Suara itu... Segera, wanita itu menoleh ke sisi. Nyaris melompat dari tempatnya ketika menemukan Riam berdiri di sana. Selama sesaat, mereka hanya saling tatap, dengan keterkejutan yang gagal wanita itu sembunyikan, dan tatapan menghakimi Riam yang sengaja tidak ia tutupi.

"Siang ..., Ma."

Pukulan telak berikutnya mendarat di pelipis Riam bahkan sebelum ia dapat menguasai diri. Ia terhuyung, nyaris menabrak ring seandainya kuda-kudanya tidak cukup kuat. Denis kian mendesak, sekali lagi meluncurkan jab-nya, yang kali ini berhasil diblokir Riam dengan sarung tinju. Riam berputar dan berkelit.

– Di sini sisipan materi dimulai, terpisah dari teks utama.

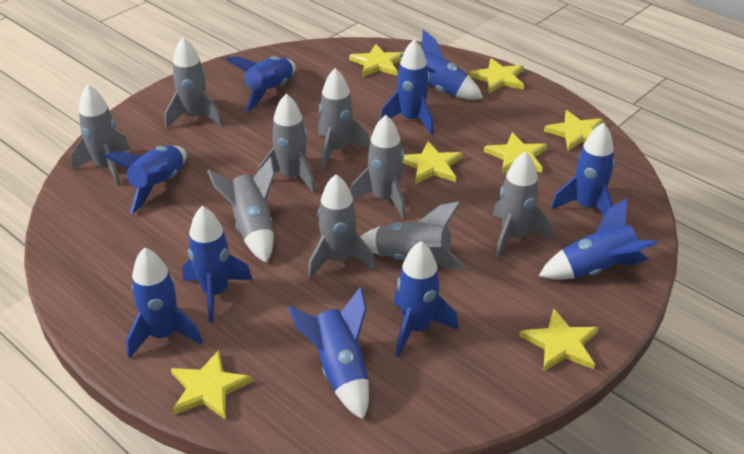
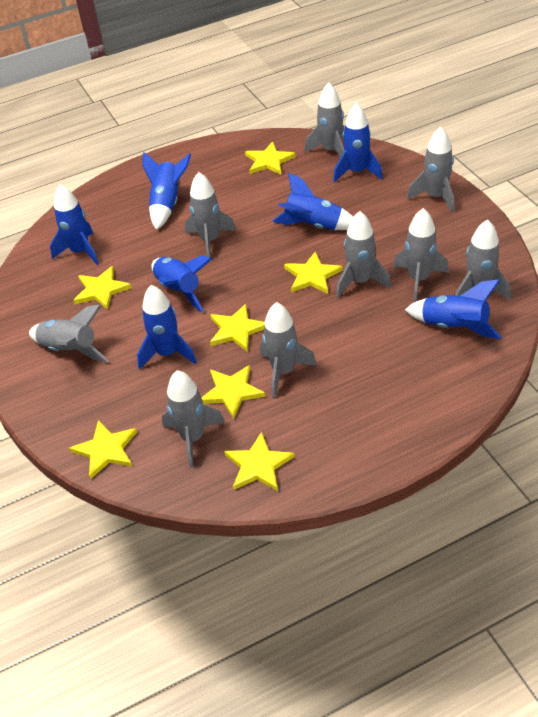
blue rocket: 10 -> 7

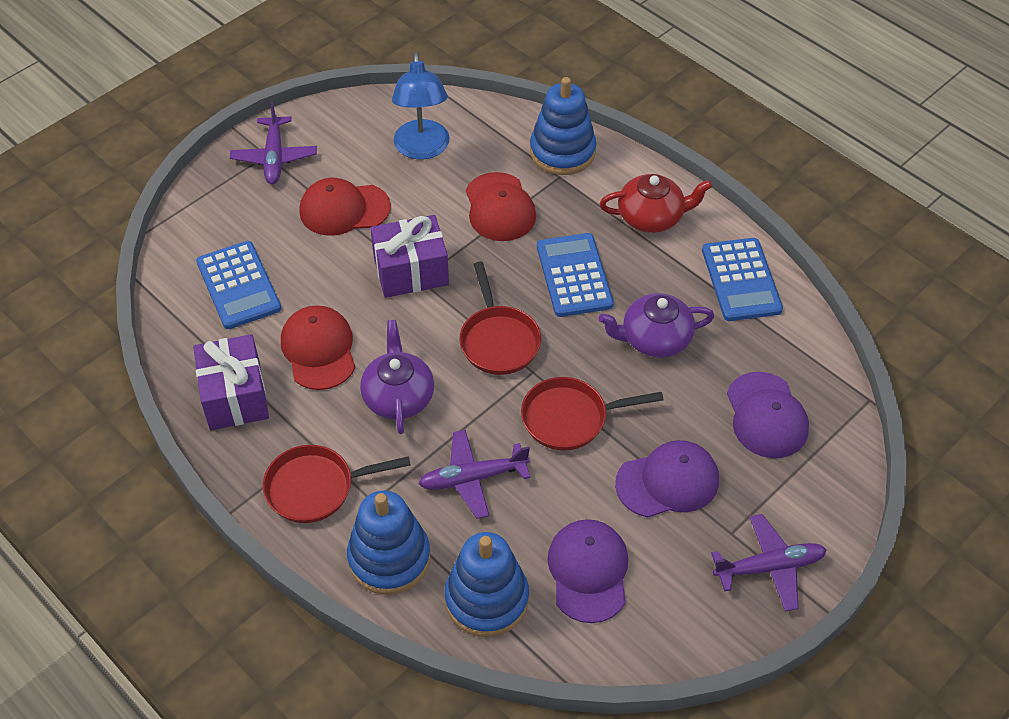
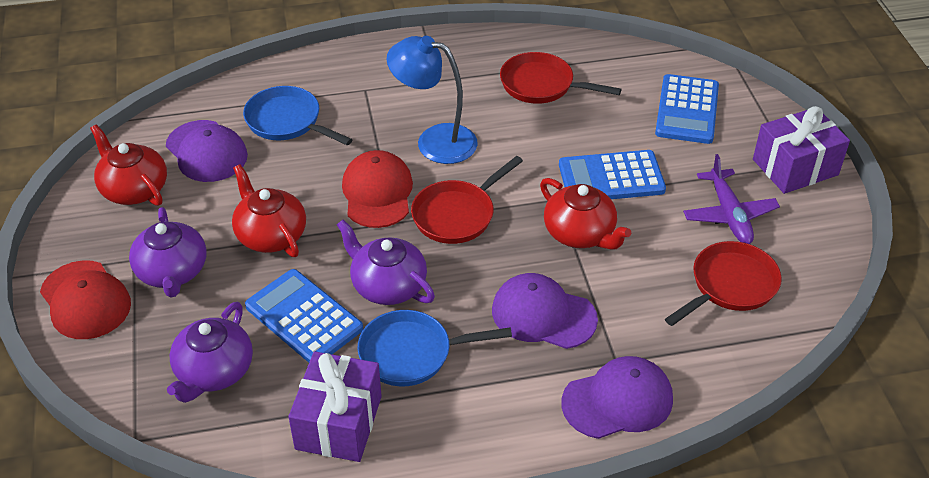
blue pan: 0 -> 2
blue stacking toy: 3 -> 0
purple plane: 3 -> 1
purple teapot: 2 -> 3
red cap: 3 -> 2
red teapot: 1 -> 3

Begitu ia berhasil kembali pada fokusnya, serangan balasan yang Riam lancarkan lebih cepat dari yang Denis kira. Sebuah kombinasi jab kiri, diikuti pukulan silang dengan tangan kanan, lalu hook kiri yang mendarat tepat di rahang Denis, membuat cowok itu terhuyung hingga menyentuh pembatas ring. Ia rebah, tidak mampu lagi bangun.

Ketika pada akhirnya Denis berhasil bangkit, Riam telah siap dengan kuda-kudanya, dengan serangannya yang segera cowok 170-an sentimeter itu hadang dengan mengangkat kedua tangan.

"Gue nyerah! Gue nyerah!"

Riam pun mengendurkan antisipasi. Justru, ia mengulurkan tangan, membantu Denis bangkit.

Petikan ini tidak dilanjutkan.